Herr Brücker, das Thema Zuwanderung beherrscht die politische Debatte. Klar ist: Deutschland braucht sie. Wie hoch ist der Bedarf tatsächlich?
Volkswirtschaftlich gibt es keinen festgelegten Bedarf an Migranten. Alle Märkte, vor allem die Kapitalmärkte, passen sich zumindest langfristig an Veränderungen des Arbeitsangebots an. Das heißt: Löhne und Arbeitslosigkeit bleiben weitgehend unverändert. Aber: Migration hat durch den demografischen Wandel erheblichen Einfluss auf den Sozialstaat. Wir rechnen damit, dass ohne Wanderungseffekte das Erwerbspersonenpotenzial in Deutschland bis zum Jahr 2050 um 40 Prozent beziehungsweise rund 16 Millionen Menschen sinkt. Dann müssten sehr viel weniger Erwerbstätige immer mehr Rentner finanzieren. Um den Sozialstaat, so wie wir ihn kennen, aufrecht zu erhalten, brauchen wir deshalb Zuwanderung. Auch um die Verteilungskonflikte zu begrenzen.
Wie viele Zuwanderer braucht es dafür jährlich?

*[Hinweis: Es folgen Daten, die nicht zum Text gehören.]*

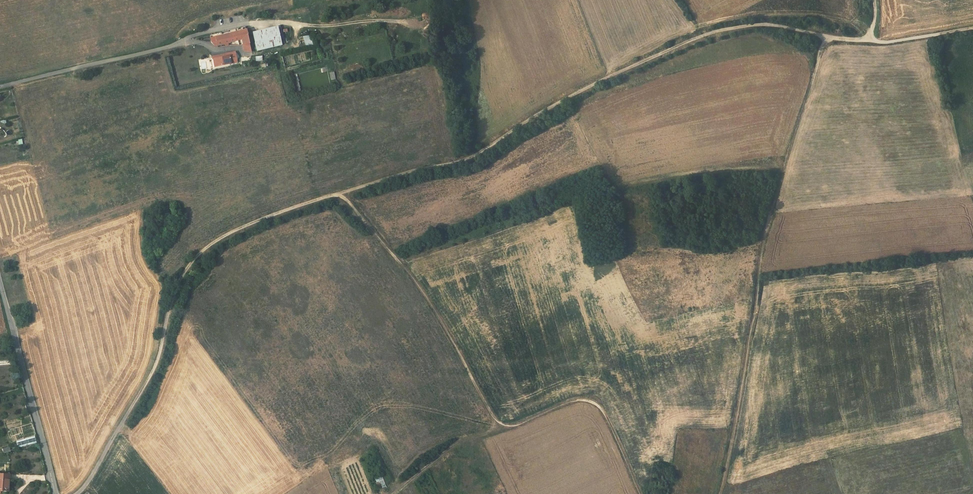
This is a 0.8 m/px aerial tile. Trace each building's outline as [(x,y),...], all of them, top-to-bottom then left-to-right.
[(277,26),(252,32),(257,51),(281,45),(281,44),(285,44),(283,36),(280,37),(278,30),(277,26)] [(246,30),(210,38),(211,42),(215,46),(225,44),(227,43),(229,43),(229,42),(241,39),(243,44),(249,43),(246,30)] [(249,43),(243,44),(244,51),(251,52),(249,43)] [(229,56),(213,59),(214,67),(237,62),(236,57),(230,58),(230,57),(229,58),(229,56)] [(0,473),(0,489),(0,491),(8,491),(9,474),(0,473)]
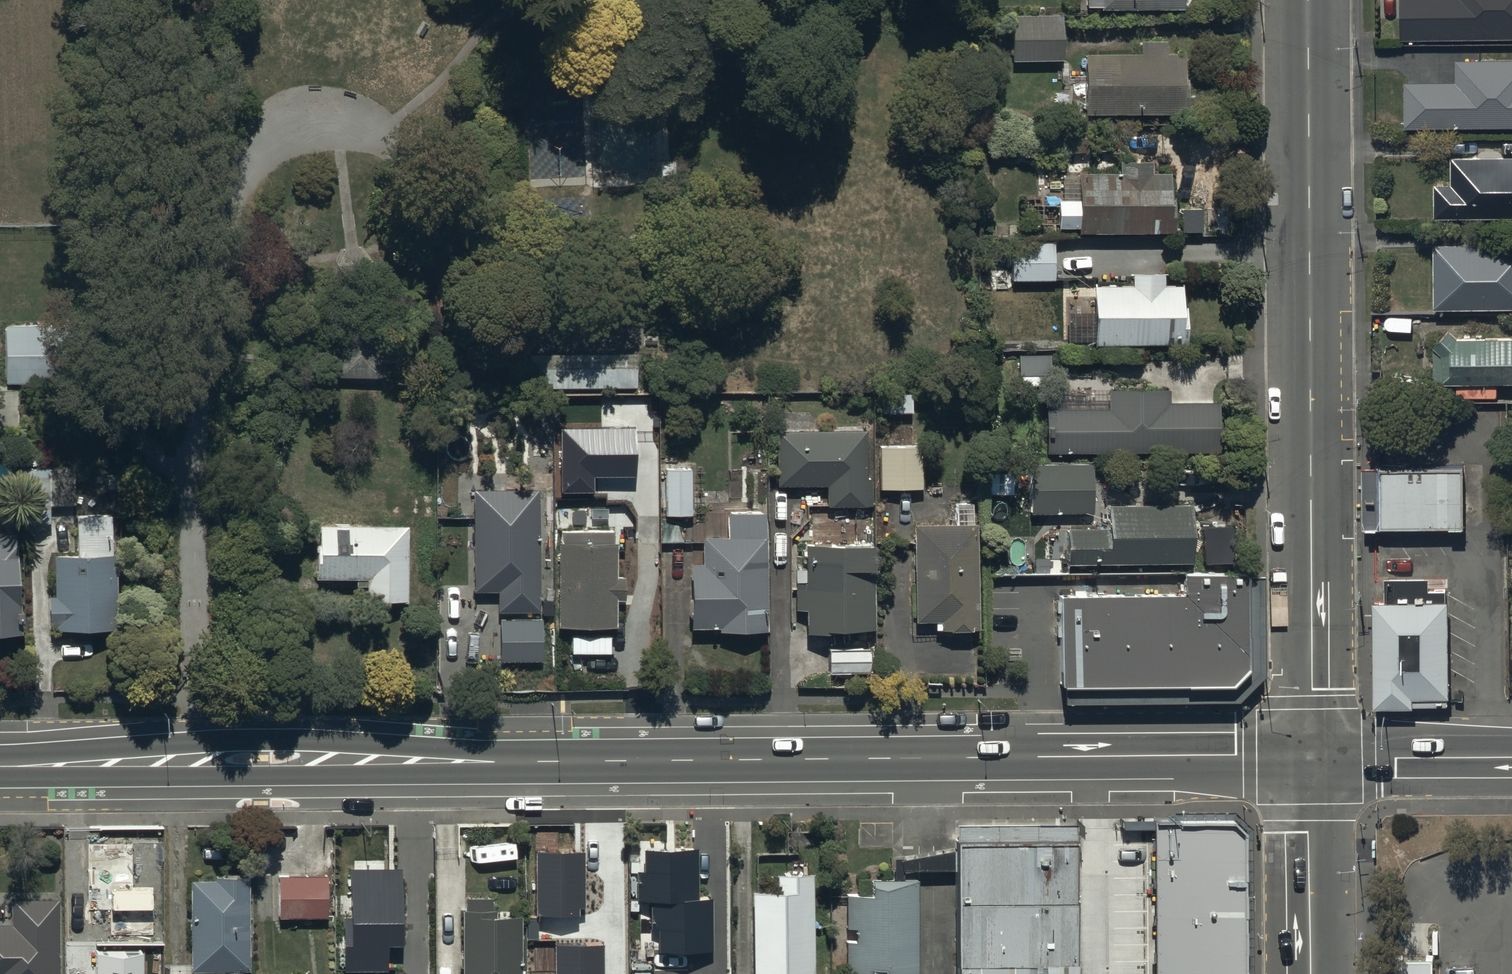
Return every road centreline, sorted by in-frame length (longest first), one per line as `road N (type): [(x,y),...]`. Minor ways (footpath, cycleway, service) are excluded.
road 1 (secondary): [(1311,756),(0,766)]
road 2 (tertiary): [(1308,0),(1311,756)]
road 3 (tertiary): [(1311,756),(1310,973)]
road 4 (secondary): [(1511,758),(1311,756)]

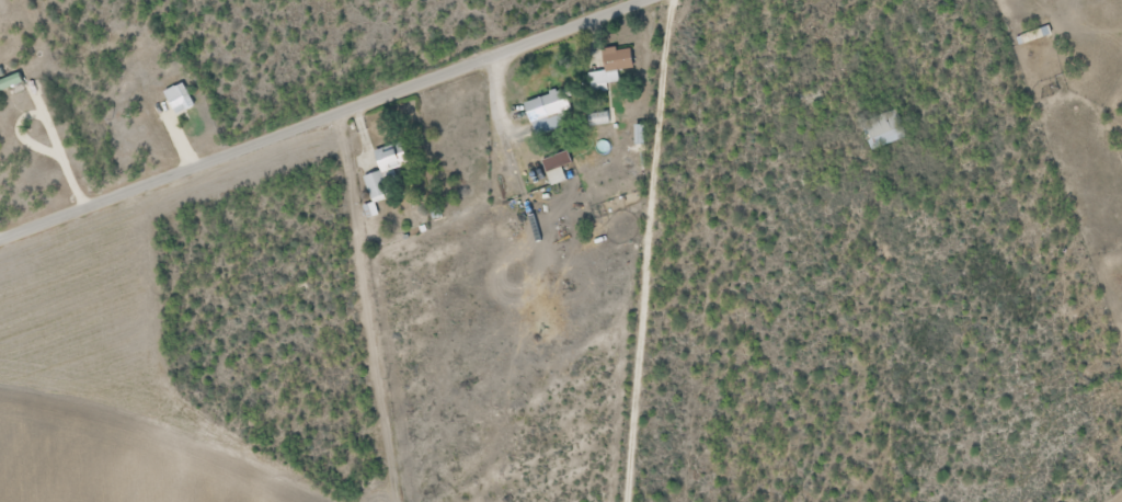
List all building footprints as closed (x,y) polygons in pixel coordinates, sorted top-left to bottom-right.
[(1017,47),(1049,36),(1045,27),(1014,38),(1017,47)] [(605,92),(604,84),(616,83),(615,71),(630,69),(627,46),(600,49),(602,72),(586,74),(589,94),(605,92)] [(19,84),(15,74),(0,79),(0,91),(19,84)] [(161,100),(149,105),(156,122),(190,107),(181,85),(158,94),(161,100)] [(561,128),(558,116),(568,112),(562,91),(522,102),(532,137),(561,128)] [(903,139),(893,109),(858,121),(869,151),(903,139)] [(399,196),(391,170),(405,166),(398,143),(371,151),(377,172),(361,177),(369,204),(361,206),(364,217),(373,214),(370,205),(399,196)] [(563,183),(559,167),(568,165),(566,154),(540,160),(547,187),(563,183)]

Um das Erwerbspersonenpotential stabil zu halten, müsste die Nettozuwanderung zwischen 400 000 und 500 000 Menschen pro Jahr liegen. Der zu erwartende Anstieg der Erwerbsbeteilung bei Älteren und Frauen ist da schon eingerechnet.

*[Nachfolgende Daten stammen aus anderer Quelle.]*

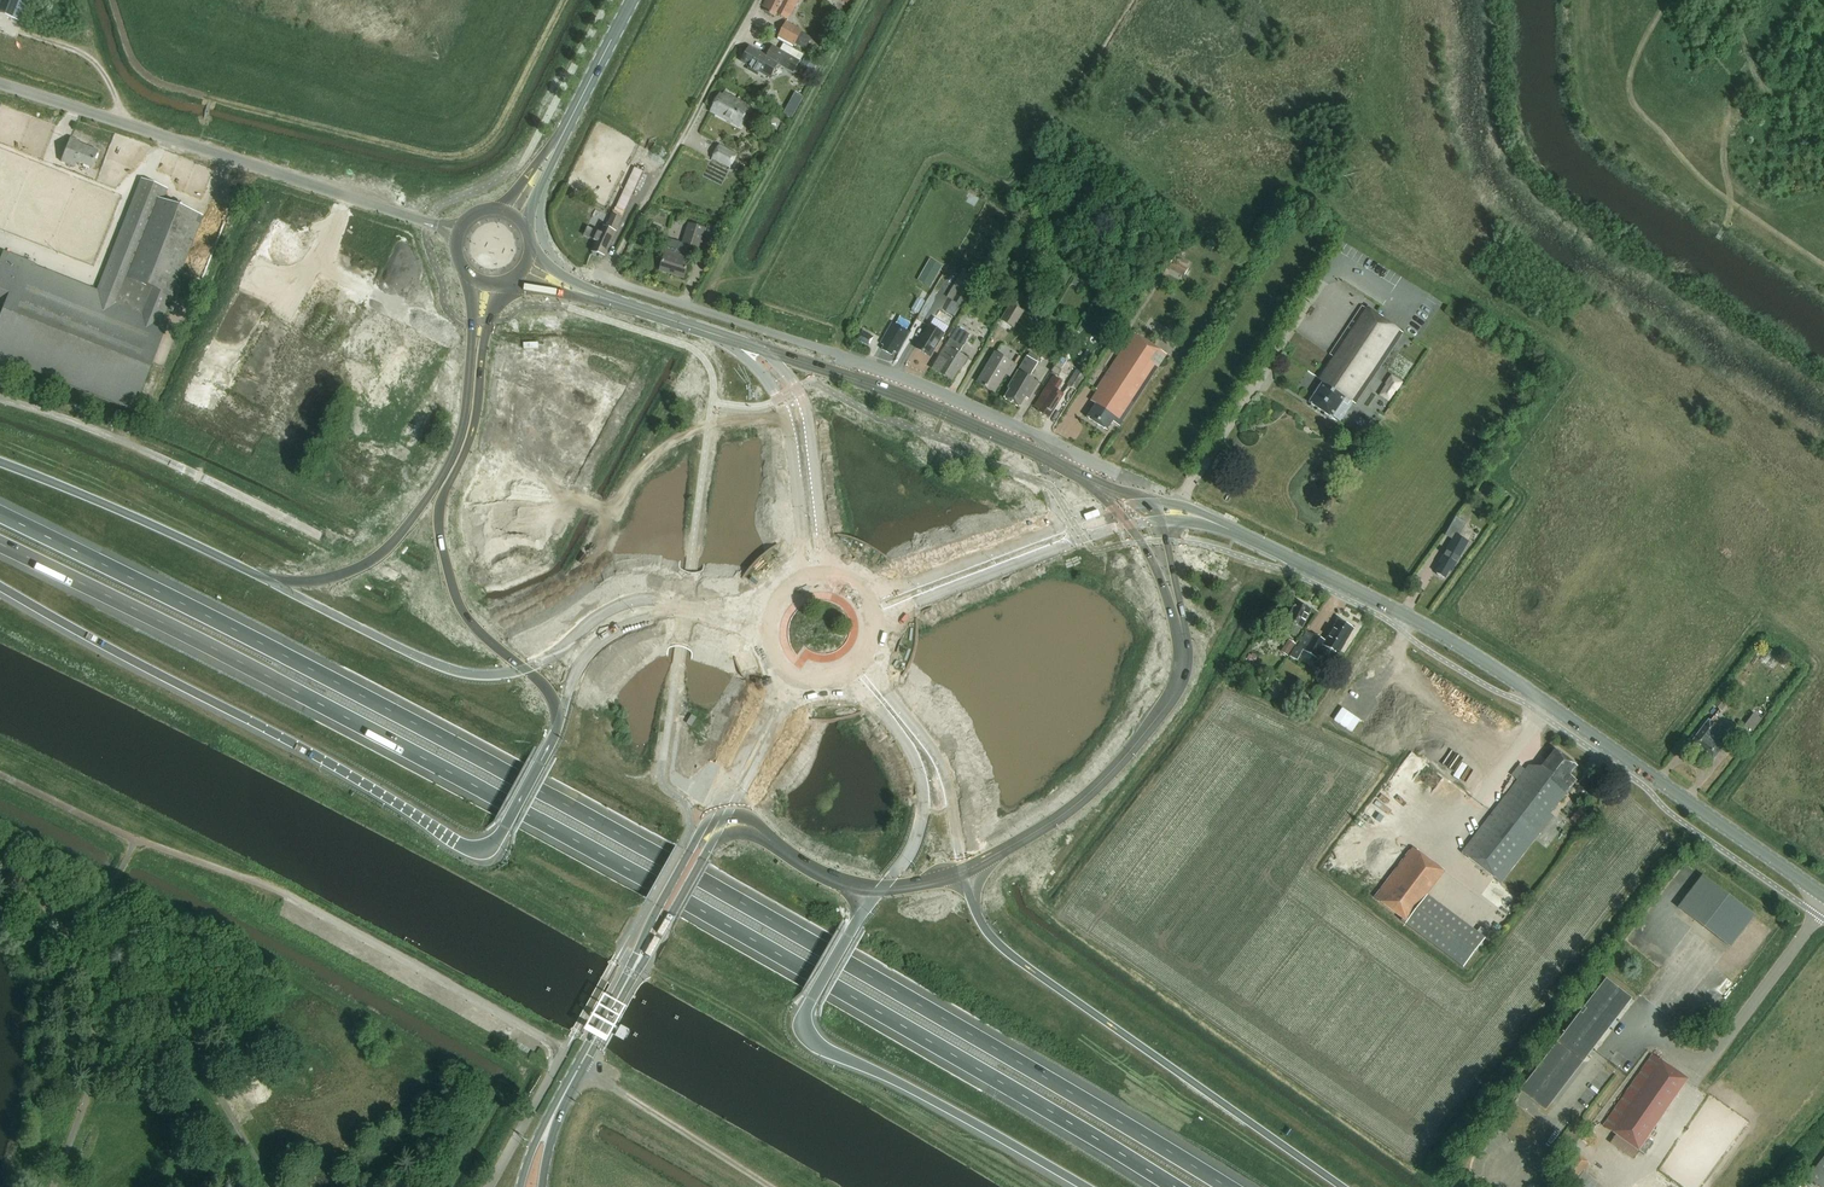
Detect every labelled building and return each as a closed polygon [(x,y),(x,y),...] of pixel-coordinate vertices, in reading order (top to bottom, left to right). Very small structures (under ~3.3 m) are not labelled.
[(19,19),(26,0),(0,0),(0,12),(19,19)] [(764,7),(767,8),(765,12),(776,17),(777,15),(787,20),(789,21),(791,16),(800,0),(767,0),(764,7)] [(795,46),(803,31),(786,22),(778,37),(795,46)] [(750,47),(742,62),(751,67),(749,70),(758,75),(760,72),(771,78),(779,64),(782,65),(794,72),(800,61),(788,54),(774,46),(768,57),(750,47)] [(809,74),(815,63),(806,58),(800,69),(809,74)] [(721,95),(716,105),(719,107),(714,117),(739,129),(751,107),(726,94),(724,97),(721,95)] [(795,94),(784,114),(792,119),(803,98),(795,94)] [(780,107),(777,99),(771,100),(774,109),(780,107)] [(91,169),(98,151),(78,144),(79,141),(71,138),(61,162),(74,167),(76,163),(91,169)] [(731,167),(738,154),(719,144),(712,157),(731,167)] [(632,198),(644,172),(636,168),(623,194),(632,198)] [(203,217),(163,201),(167,189),(141,179),(97,291),(34,266),(35,264),(3,251),(0,260),(0,373),(4,375),(9,363),(133,412),(169,319),(164,317),(173,296),(172,295),(203,217)] [(625,211),(628,204),(621,200),(617,207),(625,211)] [(605,257),(621,219),(611,215),(606,227),(604,226),(601,232),(599,232),(595,240),(597,241),(593,252),(605,257)] [(667,246),(660,270),(685,277),(692,252),(699,254),(702,246),(707,227),(690,222),(684,244),(679,242),(677,249),(667,246)] [(714,225),(711,234),(720,238),(723,228),(714,225)] [(1168,268),(1183,278),(1190,267),(1174,257),(1168,268)] [(930,260),(918,281),(929,287),(941,266),(930,260)] [(1065,272),(1060,283),(1065,286),(1071,275),(1065,272)] [(1075,278),(1072,285),(1076,287),(1080,280),(1075,278)] [(973,286),(965,280),(960,287),(956,285),(950,295),(955,298),(952,302),(960,307),(973,286)] [(918,298),(912,310),(918,313),(925,302),(918,298)] [(1013,329),(1023,312),(1009,304),(1000,320),(1013,329)] [(1331,355),(1334,357),(1319,379),(1324,382),(1311,402),(1333,417),(1346,397),(1354,402),(1356,403),(1402,333),(1363,307),(1331,355)] [(899,354),(911,331),(893,323),(883,344),(886,346),(883,350),(893,355),(894,352),(899,354)] [(930,357),(945,334),(931,325),(917,349),(930,357)] [(941,373),(953,380),(956,374),(958,376),(968,358),(960,353),(971,335),(958,328),(934,368),(941,372),(941,373)] [(1097,389),(1099,390),(1092,401),(1097,405),(1088,418),(1107,431),(1113,422),(1120,426),(1167,355),(1134,333),(1097,389)] [(1007,375),(1009,376),(1016,364),(996,353),(979,383),(996,393),(1007,375)] [(1009,388),(1011,389),(1006,399),(1021,408),(1027,397),(1030,399),(1039,383),(1030,377),(1038,363),(1036,362),(1038,358),(1030,353),(1009,388)] [(1058,377),(1062,372),(1055,367),(1051,373),(1058,377)] [(1075,370),(1066,385),(1074,391),(1084,376),(1075,370)] [(1391,375),(1385,385),(1397,393),(1404,383),(1391,375)] [(1054,376),(1035,407),(1041,410),(1040,413),(1050,419),(1064,394),(1059,391),(1064,382),(1054,376)] [(1346,397),(1333,417),(1341,422),(1354,402),(1346,397)] [(396,432),(394,440),(402,443),(405,435),(396,432)] [(1485,481),(1481,487),(1488,492),(1493,486),(1485,481)] [(1467,543),(1458,538),(1466,524),(1455,518),(1444,537),(1451,541),(1439,562),(1441,563),(1435,574),(1437,576),(1437,578),(1440,580),(1442,579),(1444,580),(1448,572),(1450,573),(1467,543)] [(1302,628),(1311,611),(1297,604),(1292,614),(1291,614),(1283,630),(1288,633),(1296,638),(1302,628)] [(1306,630),(1296,646),(1303,650),(1304,651),(1311,655),(1314,657),(1321,645),(1337,655),(1353,629),(1336,620),(1324,640),(1313,635),(1306,630)] [(1271,634),(1264,630),(1255,644),(1262,648),(1271,634)] [(1288,656),(1296,644),(1289,640),(1281,652),(1288,656)] [(1296,646),(1290,656),(1297,660),(1303,650),(1296,646)] [(1239,669),(1236,674),(1242,678),(1245,673),(1239,669)] [(1730,699),(1722,692),(1711,705),(1719,712),(1730,699)] [(1748,724),(1757,730),(1766,718),(1757,712),(1748,724)] [(692,725),(696,718),(692,716),(688,722),(692,725)] [(1691,743),(1712,759),(1713,759),(1730,737),(1718,728),(1722,723),(1713,717),(1710,722),(1708,721),(1691,743)] [(1570,776),(1576,767),(1555,750),(1543,766),(1528,765),(1524,769),(1517,779),(1460,852),(1500,883),(1558,808),(1556,806),(1575,780),(1570,776)] [(1519,766),(1512,775),(1517,779),(1524,769),(1519,766)] [(1426,898),(1445,872),(1413,847),(1374,898),(1407,923),(1404,926),(1461,970),(1483,941),(1426,898)] [(1728,948),(1751,917),(1701,878),(1677,909),(1728,948)] [(635,998),(636,998),(637,997),(637,996),(636,995),(603,976),(601,976),(600,976),(600,977),(599,978),(600,979),(634,998),(635,998)] [(1584,1062),(1632,999),(1606,979),(1557,1042),(1584,1062)] [(1727,994),(1734,982),(1727,979),(1721,990),(1727,994)] [(624,1041),(630,1030),(621,1025),(615,1036),(624,1041)] [(1546,1112),(1584,1062),(1557,1042),(1519,1091),(1546,1112)] [(1647,1138),(1661,1117),(1687,1080),(1651,1056),(1602,1126),(1638,1151),(1647,1138)] [(128,1117),(128,1104),(112,1103),(112,1116),(128,1117)] [(118,1129),(94,1133),(97,1145),(120,1141),(118,1129)] [(1647,1138),(1638,1151),(1641,1153),(1644,1156),(1653,1143),(1649,1140),(1647,1138)] [(127,1144),(101,1150),(104,1162),(129,1156),(127,1144)] [(79,1171),(100,1162),(95,1152),(75,1161),(79,1171)] [(1574,1185),(1585,1172),(1590,1165),(1577,1155),(1561,1175),(1574,1185)] [(1809,1178),(1820,1186),(1823,1186),(1823,1158),(1809,1178)] [(1574,1185),(1573,1186),(1604,1186),(1585,1172),(1574,1185)]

Das „interne Potential“ reicht also nicht aus?
Auf keinen Fall. Die weitere Steigerung der Frauenerwerbsquote und die stärkere Erwerbsbeteiligung von Älteren können helfen, aber in sehr viel geringerem Umfang als Migration.
Hat die Wirtschaft diese Entwicklung erkannt? Reagiert sie angemessen?
Die Wirtschaft hatte viele Jahre lang überhaupt keinen Grund, sich damit auseinanderzusetzen. Die Arbeitslosigkeit war hoch, das Arbeitskräftepotenzial ausreichend. In der Breite ist das zwar heute noch so, es wird sich aber schon bald ändern. Punktuelle sind bereits jetzt Engpässe zu beobachten.
Wird genug getan?
Ein Umdenken ist da, definitiv. Gerade die Unternehmensverbände gehen voran. Die Firmen aber hinken bei der Rekrutierung ausländischer Arbeitskräfte hinterher. In dem Bereich wäre mehr Internationalisierung wünschenswert.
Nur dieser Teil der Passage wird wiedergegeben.